Starting at the first line of the data below, write out each line exactly until you reach the line containing "popis použití tohoto", and include that line too.

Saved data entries
=== Section Start ===

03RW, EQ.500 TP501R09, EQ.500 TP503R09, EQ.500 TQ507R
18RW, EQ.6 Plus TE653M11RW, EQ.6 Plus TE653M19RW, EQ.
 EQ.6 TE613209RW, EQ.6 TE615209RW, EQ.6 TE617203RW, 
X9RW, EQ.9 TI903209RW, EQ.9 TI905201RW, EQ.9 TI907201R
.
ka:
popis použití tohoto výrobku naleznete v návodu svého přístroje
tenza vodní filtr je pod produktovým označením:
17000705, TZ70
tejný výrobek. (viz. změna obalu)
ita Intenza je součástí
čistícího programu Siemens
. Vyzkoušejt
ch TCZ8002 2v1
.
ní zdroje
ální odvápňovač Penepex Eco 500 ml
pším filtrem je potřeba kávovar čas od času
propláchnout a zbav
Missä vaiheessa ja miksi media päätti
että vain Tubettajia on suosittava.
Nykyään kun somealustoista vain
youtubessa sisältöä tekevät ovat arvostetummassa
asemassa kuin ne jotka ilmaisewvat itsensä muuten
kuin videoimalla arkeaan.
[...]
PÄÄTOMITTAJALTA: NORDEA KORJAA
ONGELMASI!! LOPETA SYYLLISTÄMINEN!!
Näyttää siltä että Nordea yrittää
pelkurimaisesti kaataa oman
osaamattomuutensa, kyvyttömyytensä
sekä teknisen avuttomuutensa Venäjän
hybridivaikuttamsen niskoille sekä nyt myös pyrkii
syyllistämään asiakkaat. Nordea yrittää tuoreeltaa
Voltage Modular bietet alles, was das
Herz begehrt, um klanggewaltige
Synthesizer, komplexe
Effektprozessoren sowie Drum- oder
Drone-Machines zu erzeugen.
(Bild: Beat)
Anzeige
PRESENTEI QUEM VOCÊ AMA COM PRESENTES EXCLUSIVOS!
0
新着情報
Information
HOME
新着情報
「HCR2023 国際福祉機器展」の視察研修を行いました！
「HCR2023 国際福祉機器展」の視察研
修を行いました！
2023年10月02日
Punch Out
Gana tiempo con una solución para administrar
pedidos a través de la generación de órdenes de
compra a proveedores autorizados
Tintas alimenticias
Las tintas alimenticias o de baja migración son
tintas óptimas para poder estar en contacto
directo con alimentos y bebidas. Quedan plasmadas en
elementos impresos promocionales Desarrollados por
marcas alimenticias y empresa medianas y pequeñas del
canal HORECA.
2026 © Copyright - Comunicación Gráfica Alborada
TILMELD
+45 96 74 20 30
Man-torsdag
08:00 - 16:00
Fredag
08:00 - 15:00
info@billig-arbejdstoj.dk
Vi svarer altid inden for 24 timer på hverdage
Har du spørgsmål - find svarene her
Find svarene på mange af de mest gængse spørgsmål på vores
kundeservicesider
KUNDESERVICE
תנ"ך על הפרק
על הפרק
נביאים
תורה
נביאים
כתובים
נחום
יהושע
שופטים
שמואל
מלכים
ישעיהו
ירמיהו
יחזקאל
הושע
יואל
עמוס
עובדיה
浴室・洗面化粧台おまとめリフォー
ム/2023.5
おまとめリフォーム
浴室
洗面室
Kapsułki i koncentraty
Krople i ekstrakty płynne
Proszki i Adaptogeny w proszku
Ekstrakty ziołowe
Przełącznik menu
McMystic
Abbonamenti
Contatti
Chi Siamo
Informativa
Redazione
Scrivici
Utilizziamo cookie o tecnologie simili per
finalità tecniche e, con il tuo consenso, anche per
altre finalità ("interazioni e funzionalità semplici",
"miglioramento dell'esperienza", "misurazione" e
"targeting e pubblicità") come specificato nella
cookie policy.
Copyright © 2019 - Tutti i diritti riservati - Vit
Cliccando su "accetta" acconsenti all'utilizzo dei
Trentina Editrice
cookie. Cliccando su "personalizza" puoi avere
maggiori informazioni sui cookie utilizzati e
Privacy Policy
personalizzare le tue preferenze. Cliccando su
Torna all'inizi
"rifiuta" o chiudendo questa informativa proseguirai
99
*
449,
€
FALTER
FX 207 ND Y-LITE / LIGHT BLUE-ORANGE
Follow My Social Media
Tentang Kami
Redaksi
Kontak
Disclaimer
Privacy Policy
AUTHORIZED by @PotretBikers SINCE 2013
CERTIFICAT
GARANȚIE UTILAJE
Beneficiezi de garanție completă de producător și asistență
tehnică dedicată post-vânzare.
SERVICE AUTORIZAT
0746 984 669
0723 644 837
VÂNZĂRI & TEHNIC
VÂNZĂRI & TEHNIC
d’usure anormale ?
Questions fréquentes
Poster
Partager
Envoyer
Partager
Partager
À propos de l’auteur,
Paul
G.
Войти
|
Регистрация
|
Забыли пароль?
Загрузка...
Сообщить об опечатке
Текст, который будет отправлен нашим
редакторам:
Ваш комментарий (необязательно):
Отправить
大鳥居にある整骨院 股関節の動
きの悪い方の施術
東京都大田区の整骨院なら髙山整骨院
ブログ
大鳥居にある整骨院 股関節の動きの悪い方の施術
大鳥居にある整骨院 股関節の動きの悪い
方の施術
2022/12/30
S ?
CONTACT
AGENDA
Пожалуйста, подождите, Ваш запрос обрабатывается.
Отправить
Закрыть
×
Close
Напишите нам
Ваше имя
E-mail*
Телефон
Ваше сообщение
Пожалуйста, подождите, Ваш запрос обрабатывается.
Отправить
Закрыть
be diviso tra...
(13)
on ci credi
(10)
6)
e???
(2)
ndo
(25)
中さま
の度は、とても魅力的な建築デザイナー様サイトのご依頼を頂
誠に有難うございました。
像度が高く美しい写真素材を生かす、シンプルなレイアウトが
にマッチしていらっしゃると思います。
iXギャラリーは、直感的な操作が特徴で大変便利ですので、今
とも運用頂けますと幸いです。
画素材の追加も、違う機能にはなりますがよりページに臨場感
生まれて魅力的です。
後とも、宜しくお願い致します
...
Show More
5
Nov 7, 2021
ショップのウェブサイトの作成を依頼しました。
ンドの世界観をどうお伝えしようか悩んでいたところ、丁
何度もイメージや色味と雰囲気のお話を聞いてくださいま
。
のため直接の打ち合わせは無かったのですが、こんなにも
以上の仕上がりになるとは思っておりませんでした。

=== Section End ===

### Answer section
03RW, EQ.500 TP501R09, EQ.500 TP503R09, EQ.500 TQ507R
18RW, EQ.6 Plus TE653M11RW, EQ.6 Plus TE653M19RW, EQ.
 EQ.6 TE613209RW, EQ.6 TE615209RW, EQ.6 TE617203RW, 
X9RW, EQ.9 TI903209RW, EQ.9 TI905201RW, EQ.9 TI907201R
.
ka:
popis použití tohoto výrobku naleznete v návodu svého přístroje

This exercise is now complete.